Hi Kathi – Quite right. Thanks for the correction. I’ve fixed it above. Caneadea was where my great-grandmother was born, possibly in Oramel which is where her parents were married and her mother Mary was born. Mary’s mother Lurancy was born in Rushford and that was where I found her second marriage when I went to the town hall about 14 years ago.
Chris, In my younger days, several decades ago, I learned that a cursive “L” and a cursive “Q” looked rather similar. Maybe that’s why your indexer got “Queancy”. I have also seen cursive “L” and “S” look very alike also.
Yes, I have a Lurany (also spelled Luranna) in my tree and it has also been found as Susanna. Luckily, she’s a Mack so I’ve been able to trace her in the line of Joseph Smith Jr’s mom, Lucy Mack Smith.

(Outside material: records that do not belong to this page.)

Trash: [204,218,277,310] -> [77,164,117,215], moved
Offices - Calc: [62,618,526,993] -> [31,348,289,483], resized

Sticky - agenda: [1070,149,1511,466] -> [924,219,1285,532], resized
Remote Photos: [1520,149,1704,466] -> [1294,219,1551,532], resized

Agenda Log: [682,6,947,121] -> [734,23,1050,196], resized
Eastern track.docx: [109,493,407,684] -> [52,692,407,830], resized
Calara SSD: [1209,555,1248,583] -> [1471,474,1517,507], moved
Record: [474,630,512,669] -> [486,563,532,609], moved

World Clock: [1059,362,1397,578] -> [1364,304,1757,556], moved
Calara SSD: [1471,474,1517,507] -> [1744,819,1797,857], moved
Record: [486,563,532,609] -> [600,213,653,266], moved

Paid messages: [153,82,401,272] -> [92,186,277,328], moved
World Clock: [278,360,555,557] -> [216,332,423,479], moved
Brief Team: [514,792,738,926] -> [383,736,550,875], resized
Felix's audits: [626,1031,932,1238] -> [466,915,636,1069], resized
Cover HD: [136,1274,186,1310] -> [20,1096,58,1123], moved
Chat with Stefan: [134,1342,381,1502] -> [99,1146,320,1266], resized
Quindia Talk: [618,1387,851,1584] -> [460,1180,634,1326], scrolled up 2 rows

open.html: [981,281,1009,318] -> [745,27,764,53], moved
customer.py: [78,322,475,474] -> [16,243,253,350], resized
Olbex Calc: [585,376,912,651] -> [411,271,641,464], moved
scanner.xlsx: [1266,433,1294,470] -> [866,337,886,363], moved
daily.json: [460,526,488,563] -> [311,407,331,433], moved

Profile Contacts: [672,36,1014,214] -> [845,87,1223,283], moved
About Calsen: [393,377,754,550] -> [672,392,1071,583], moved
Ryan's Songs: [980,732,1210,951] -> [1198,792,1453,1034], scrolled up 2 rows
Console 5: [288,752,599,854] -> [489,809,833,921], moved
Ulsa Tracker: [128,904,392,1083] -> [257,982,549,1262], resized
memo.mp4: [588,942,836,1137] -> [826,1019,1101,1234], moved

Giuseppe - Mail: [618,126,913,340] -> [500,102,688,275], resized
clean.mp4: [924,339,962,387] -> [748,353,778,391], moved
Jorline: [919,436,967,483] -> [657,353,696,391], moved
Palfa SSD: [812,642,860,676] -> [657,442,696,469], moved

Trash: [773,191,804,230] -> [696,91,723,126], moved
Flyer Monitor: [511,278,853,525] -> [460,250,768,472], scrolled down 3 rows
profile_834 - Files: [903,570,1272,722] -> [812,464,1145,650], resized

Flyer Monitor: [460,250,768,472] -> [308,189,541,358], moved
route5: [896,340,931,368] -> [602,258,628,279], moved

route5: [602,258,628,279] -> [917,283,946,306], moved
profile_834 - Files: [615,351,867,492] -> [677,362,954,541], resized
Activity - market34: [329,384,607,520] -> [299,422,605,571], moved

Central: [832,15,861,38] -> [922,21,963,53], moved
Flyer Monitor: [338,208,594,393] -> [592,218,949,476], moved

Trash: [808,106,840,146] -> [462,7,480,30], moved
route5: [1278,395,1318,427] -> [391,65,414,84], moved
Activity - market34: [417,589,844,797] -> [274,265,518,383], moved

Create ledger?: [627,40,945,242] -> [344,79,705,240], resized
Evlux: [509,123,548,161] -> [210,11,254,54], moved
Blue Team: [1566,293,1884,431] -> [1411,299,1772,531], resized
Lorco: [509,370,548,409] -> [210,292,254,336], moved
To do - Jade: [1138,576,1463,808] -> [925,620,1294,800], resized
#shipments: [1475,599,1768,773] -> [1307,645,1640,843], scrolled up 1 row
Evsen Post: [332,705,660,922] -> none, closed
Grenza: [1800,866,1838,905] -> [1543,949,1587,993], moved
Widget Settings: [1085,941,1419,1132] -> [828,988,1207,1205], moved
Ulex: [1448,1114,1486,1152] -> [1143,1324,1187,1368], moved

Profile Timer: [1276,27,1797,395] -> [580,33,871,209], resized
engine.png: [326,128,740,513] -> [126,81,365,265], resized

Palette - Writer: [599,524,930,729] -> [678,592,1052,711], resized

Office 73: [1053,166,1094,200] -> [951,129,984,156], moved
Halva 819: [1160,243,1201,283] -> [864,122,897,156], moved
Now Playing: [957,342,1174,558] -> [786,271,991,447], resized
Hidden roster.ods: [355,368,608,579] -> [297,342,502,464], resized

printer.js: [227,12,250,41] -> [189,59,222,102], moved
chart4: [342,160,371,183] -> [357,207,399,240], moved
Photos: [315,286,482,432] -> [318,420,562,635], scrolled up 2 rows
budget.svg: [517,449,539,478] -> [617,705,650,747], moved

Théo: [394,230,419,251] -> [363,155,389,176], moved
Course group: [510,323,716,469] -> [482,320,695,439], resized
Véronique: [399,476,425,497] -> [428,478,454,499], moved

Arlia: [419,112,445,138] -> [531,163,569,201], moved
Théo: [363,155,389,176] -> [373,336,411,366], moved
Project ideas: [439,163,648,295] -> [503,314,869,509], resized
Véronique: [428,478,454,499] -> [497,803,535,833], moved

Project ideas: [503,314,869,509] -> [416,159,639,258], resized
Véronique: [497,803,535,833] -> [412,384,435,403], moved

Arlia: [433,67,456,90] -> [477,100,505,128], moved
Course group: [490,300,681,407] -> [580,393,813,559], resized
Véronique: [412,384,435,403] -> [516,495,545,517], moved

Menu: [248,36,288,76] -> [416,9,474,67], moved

Chris, do you imagine the town of Oramel came from the same novel to which you traced the name of our Orramel Whittlesey in your Brown/Pratt masterpiece? Mike Burd
I’ve come across so many erroneous transcriptions of primary sources’ names in genealogical indexes and databases that I’ve lost count. My favorite is still the 1920 U.S. Census entry for my grandparents and uncles. First of all, our last name was written in the census as “Olru” instead of “Olaru,” and then the Ancestry.com transcriber thought “Olru” was “Obra.” But besides the transcription error which made it hard to find my family in that census, the census-taker misheard the names of my uncles Marion and Lawrence, transforming them into girls named Merriam and Florence. But we can blame that on the fact that my grandparents then knew little English and must have spoken in a pretty thick Romanian accent. (My uncle Marion always hated people thinking he had a girl’s name — it’s actually the Romanian equivalent of Mario, not a masculine form of Mary Anne).
Great analysis of your search strategy, Chris. I will hope to replicate it with my New Yorkers. The name “Lurancy” reminded me of a woman’s name in my family, “Lodency.” Any ideas how the name originated?